Additional resources

20.5. Viewing systemd control group hierarchy

The following procedure describes how to display control groups (cgroups) hierarchy and processes running in specific cgroups.

Procedure

  • To display the whole cgroups hierarchy on your system, execute # systemd-cgls:

    # systemd-cgls
    Control group /:
    -.slice
    ├─user.slice
    │ ├─user-42.slice
    │ │ ├─session-c1.scope
    │ │ │ ├─ 965 gdm-session-worker [pam/gdm-launch-environment]
    │ │ │ ├─1040 /usr/libexec/gdm-x-session gnome-session --autostart /usr/share/gdm/greeter/autostart
    …​
    ├─init.scope
    │ └─1 /usr/lib/systemd/systemd --switched-root --system --deserialize 18
    └─system.slice
      …​
      ├─example.service
      │ ├─6882 /bin/bash /home/jdoe/example.sh
      │ └─6902 sleep 1
      ├─systemd-journald.service
        └─629 /usr/lib/systemd/systemd-journald
      …​

    The example output returns the entire cgroups hierarchy, where the highest level is formed by slices.

**Required work**.
(a) Answer these from the cgroups passage:
(i) Which command displays the whole cgroups hierarchy on the system?
(ii) What process ID is listed for /usr/lib/systemd/systemd-journald?
(iii) What forms the highest level of the hierarchy in the example output?
(b) Please repeat the cgroups passage word for word, starting with "20.5. Viewing systemd control" and going on through "in specific cgroups.".
(c) State whether each statement agrees with the cgroups passage, answering yes or no and quoting the words that decide it:
(i) The procedure covers only the hierarchy itself, not the processes running in specific cgroups.
(ii) The process with ID 1 is /usr/lib/systemd/systemd.
(iii) Under example.service, a process runs the command sleep 1.
Answer from the cgroups passage alone, not from the material.

**Dataset excerpt**.
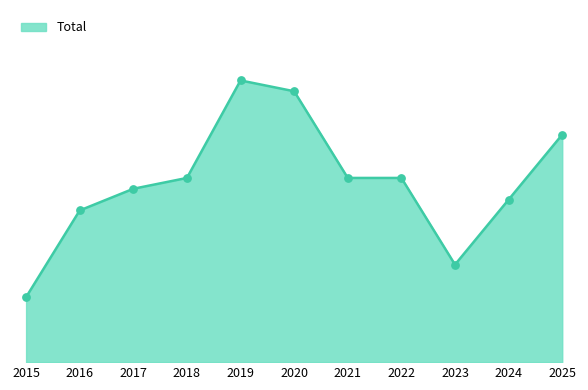

Which has a higher value, 2021 or 2017?

2021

**Answers to the exercise**.
(a)
(i) systemd-cgls
(ii) 629
(iii) Slices

(b)
20.5. Viewing systemd control group hierarchy

The following procedure describes how to display control groups (cgroups) hierarchy and processes running in specific cgroups.

(c)
(i) No: "how to display control groups (cgroups) hierarchy and processes running in specific cgroups"
(ii) Yes: "1 /usr/lib/systemd/systemd --switched-root --system --deserialize 18"
(iii) Yes: "6902 sleep 1"